Can’t get enough of factor variables


In relation to yesterday’s blog post, here are three links to useful sites/files that provide very good introduction to Stata’s factor variables:

Christopher Baum’s Factor Variables and Marginal Effects in Stata 11

Michael Mitchell’s Stata Tidbit of the Week – What the ##?

UCLA ATS’s What’s new in Stata 11: Factor variables, margins and interactions

Getting to know “factor variables”


This is an update to the earlier post i. without the prefix -xi-. So the i.‘s (or “i options” as Joe Glass called it) have a name. Stata calls them “factor variables” and there is more to them than i. .See -help fvvarlist- for the documentation and some very helpful examples.
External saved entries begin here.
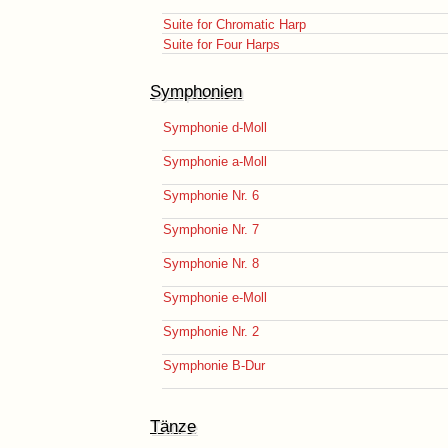
Suite for Chromatic Harp
Suite for Four Harps
Symphonien
Symphonie d-Moll
Symphonie a-Moll
Symphonie Nr. 6
Symphonie Nr. 7
Symphonie Nr. 8
Symphonie e-Moll
Symphonie Nr. 2
Symphonie B-Dur
Tänze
i. without the prefix -xi-


This blog (including the pile of books to read, the GRE reviewers to go through, the TV shows to watch…this list will never end) has been neglected for more than week. Anyway… here is i. .
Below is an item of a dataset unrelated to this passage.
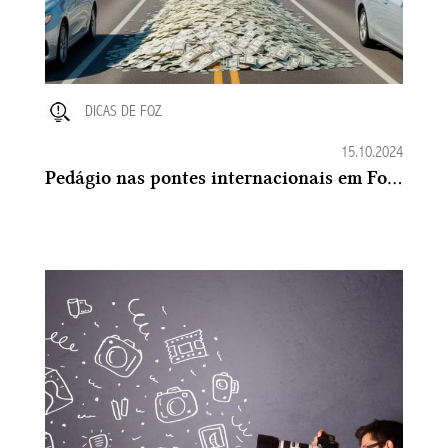
DICAS DE FOZ
15.10.2024
Pedágio nas pontes internacionais em Foz do Iguaçu ?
i. is usually used with the -xi- prefix. But it may also be used without -xi-. i. allows you to include dummy variables for a categorical variable without explicitly generating new variables for each category.

For example:

sysuse auto, clear
reg price i.rep78

is the same as generating dummy variables for each of the n=5 categories of rep78 first and including n-1 of them in the regression:

sysuse auto, clear
tab rep78, gen(rep78_)
reg price rep78_2 rep78_3 rep78_4 rep78_5

By default, the category with the lowest value (in this case, n=1) is omitted. No new variables are generated using the command above. Without the -xi- prefix, however, the use of i. is limited to only one of the four possible dummy variable creation allowed with -xi-. With -xi-, it is possible to directly specify interactions. Also, with -xi-, it is possible to choose the omitted category. See –help xi-.